2. It’s important to note that standard CBT is not directed at helping the average patient to cope; it’s aimed at those individuals whose unhelpful beliefs and negative attitudes are actually impeding adaptive coping (Lovejoy and Matteis 1997). It’s about changing thoughts and behaviours which are increasing distress or undermining recovery. Those promoting this treatment sometimes describe it as a means of teaching patients better coping skills. That’s perhaps a little too simplified and thus rather misleading.

 

References

American Psychiatric Association. Practice Guidelines for the Treatment of Psychiatric Disorders. Chapter on major depressive disorder. 2000.

Antoni MH et al. Health Psychology 2001, 20, 1, 20-32.

Cunningham AJ et al. International Journal of Psychiatry in Medicine, 1993, 23, 383-398.

Edelman S et al. Psycho-Oncology 1999, 8, 295-305.

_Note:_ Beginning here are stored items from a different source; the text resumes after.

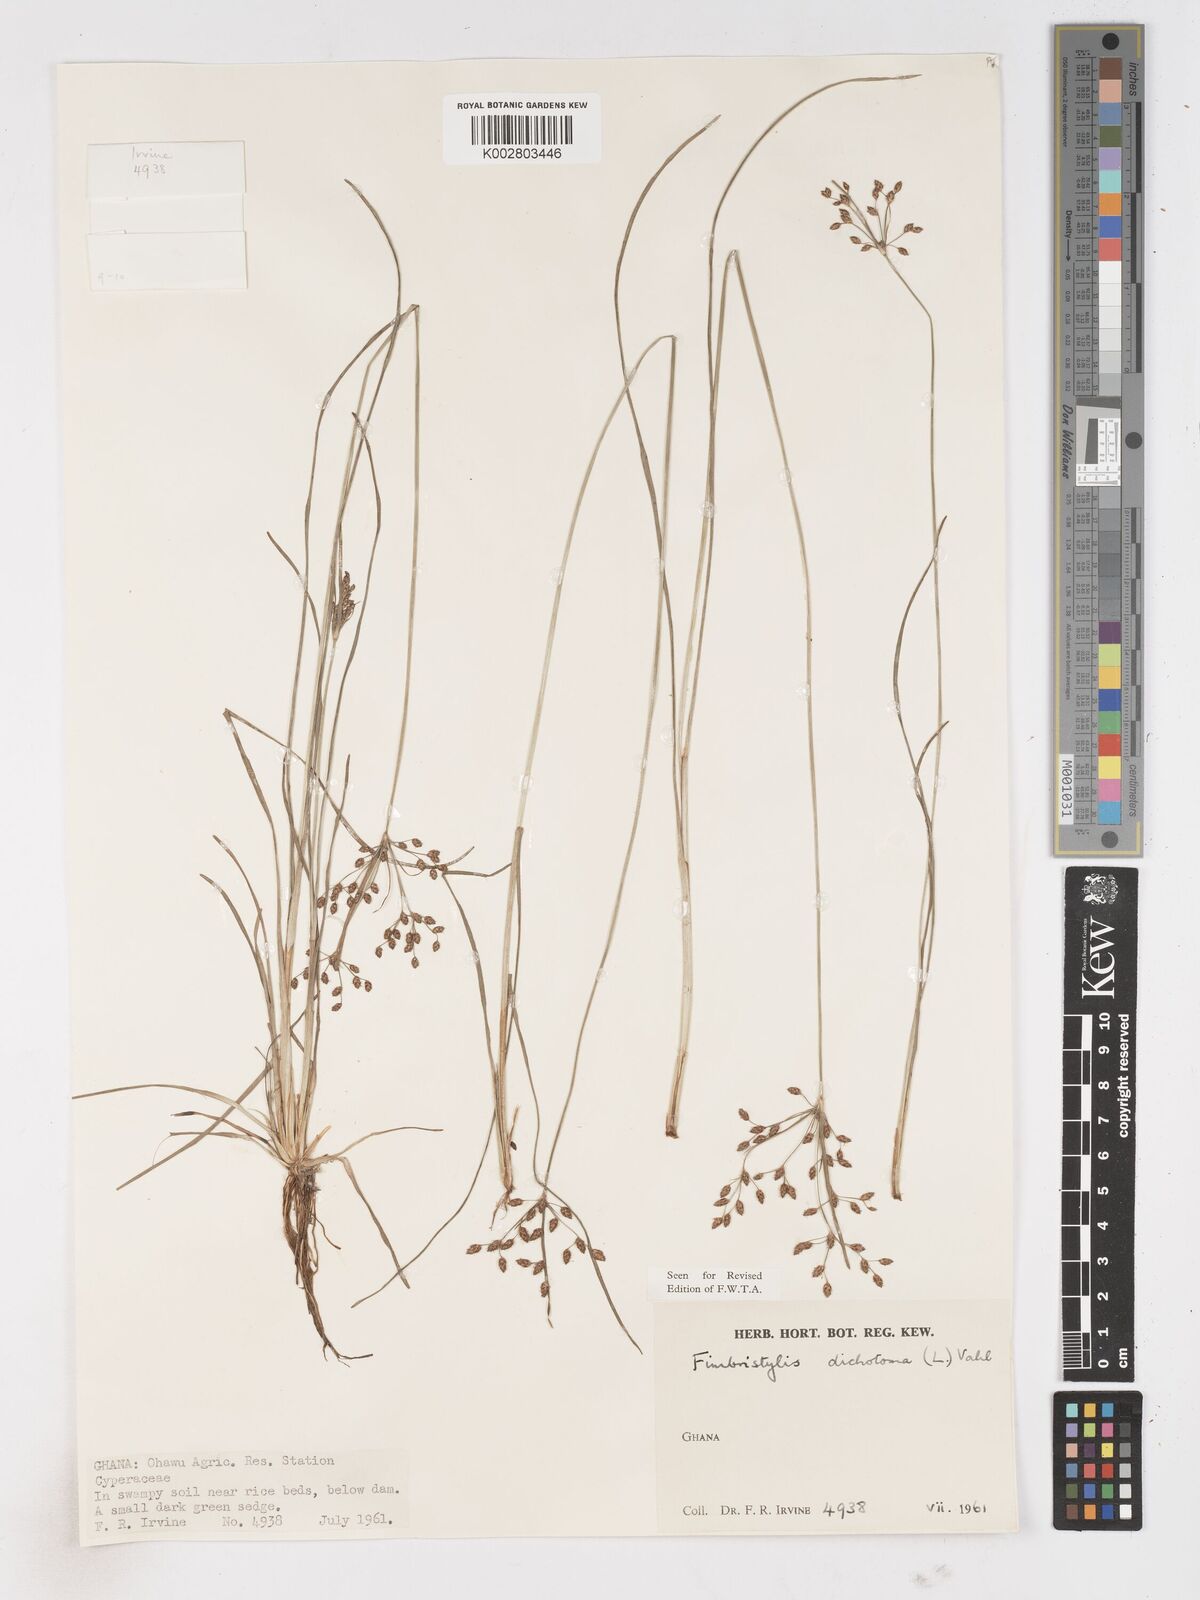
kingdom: Plantae
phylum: Tracheophyta
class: Liliopsida
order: Poales
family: Cyperaceae
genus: Fimbristylis
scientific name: Fimbristylis dichotoma
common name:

Edelman S et al. Psycho-Oncology, 1999b, 8. 474-481.

Evans RL and Connis RT. Public health Reports 1995, 110, 306-311.

Fawzy et al. Archives of General Psychiatry 1990, 47, 720-725.

Goudsmit E. The Psychological Aspects and Management of Chronic Fatigue Syndrome. Doctoral thesis. Brunel University. 1996.

Keller et al. New England Journal of Medicine 2000, 342, 20, 1462-1470.

Larcombe NA and Wilson PH. Br J Psychiatry 1984, 145, 366-371.

Lovejoy NC and Matteis M. Cancer nursing 1997, 20, 3, 155-167.

Mohr DC et al. J Consult Clin Psychol 2000, 68, 2, 356-361.

Ridsdale, L et al. British Journal of General Practice, 2001, 51, 19-24.

Spiegel D et al. Lancet 1989, 2, 888-891.